Starting on the 8th November 2023 from 16:17 UTC until 17:01 UTC, a small subset (~0.4%) of our customers' end-users using our Facial Similarity: Video product will have felt a degradation of the Onfido service, particularly at video upload time. Majority of applicants was able to retry and successfully go through upon this second attempt. This problem was exclusive to our EU instance.

Root Causes

Issue was related with a recent feature for checking video integrity we had tested on increasing subsets of traffic, after which it was fully rolled out (EU, US, CA). We observed CPU usage spikes when using this feature to check video integrity, which impacted the performance of upload related functionality.

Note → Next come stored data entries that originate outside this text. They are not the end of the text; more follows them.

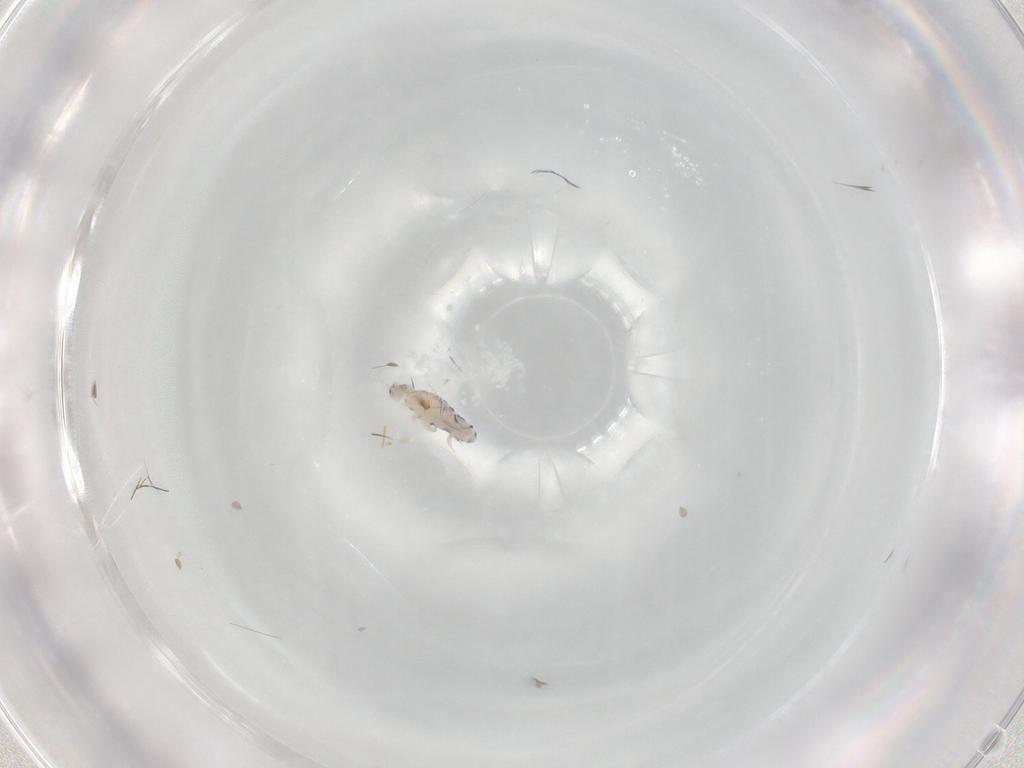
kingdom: Animalia
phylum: Arthropoda
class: Collembola
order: Entomobryomorpha
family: Entomobryidae
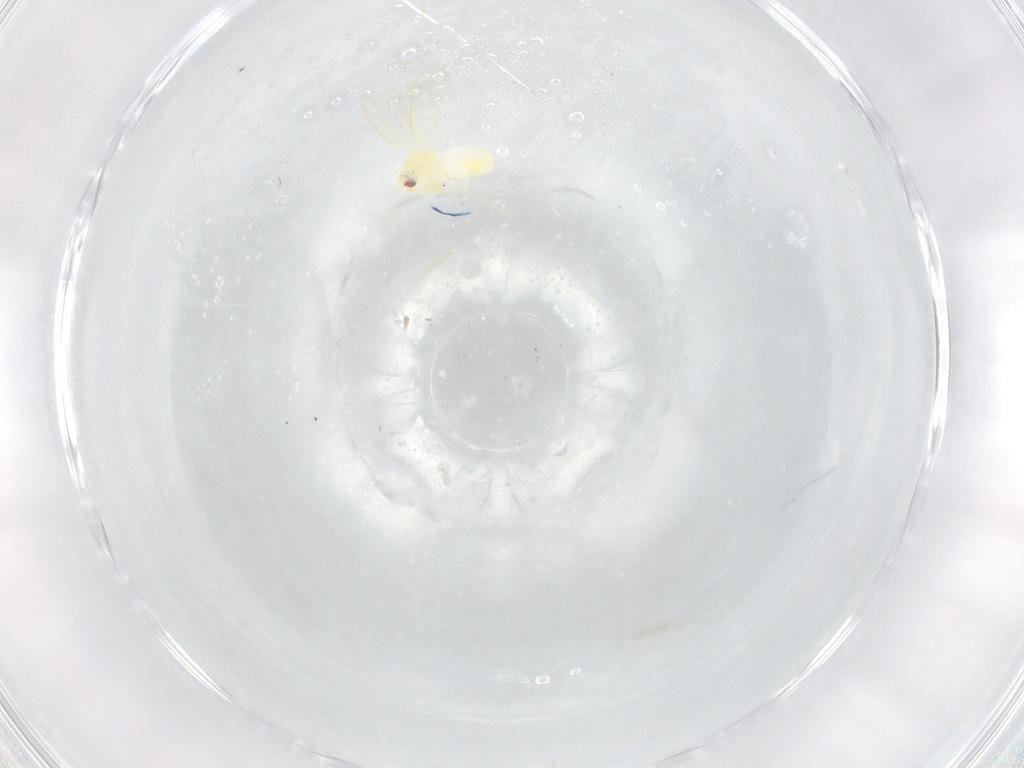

After we turned off the feature, we experienced CPU usage lowering down and regular service performance was re-established.

Timeline

  • 16:17 UTC: Automated monitoring triggers incident for API issues on upload video endpoint
  • 16:20 UTC: Issue goes away, dismissed as something having to do with client data (e.g., malformed video, burst of requests)
  • 16:39 UTC: Automated monitoring triggers again, internal incident open & investigation started
  • 17:01 UTC: Engineering team disabled the video integrity check feature, suspected culprit
  • 17:21 UTC: Problem is confirmed to have been mitigated
  • 17:23 UTC: Incident moves to Monitoring status
  • 18:26 UTC: Incident is deemed Resolved

Remedies

We are going to revise the logic for checking video integrity and evaluate ways of performing the check that are more efficient and that don’t cause this sort of issues. (ETA: Q4 2023)

We will additionally revise the error contention mechanism we have in place (circuit breaking) and evaluate the need for it. In this particular case, some ripple-effect early-failures were reported due to upstream service for checking video integrity being deemed “down” when in fact it was suffering from transient failures. (ETA: Q4 2023)

Posted Nov 09, 2023 - 18:22 UTC

Resolved
This incident has been resolved.
Posted Nov 08, 2023 - 18:26 UTC
Monitoring
We've taken measures to try and stabilise the system. Our metrics indicate problem has now been mitigated. We are continuing to investigate the root cause of this incident.
Posted Nov 08, 2023 - 17:23 UTC
Investigating
We are currently investigating this issue.
Posted Nov 08, 2023 - 17:01 UTC
This incident affected: Europe (onfido.com) (API, Facial Similarity, Known faces).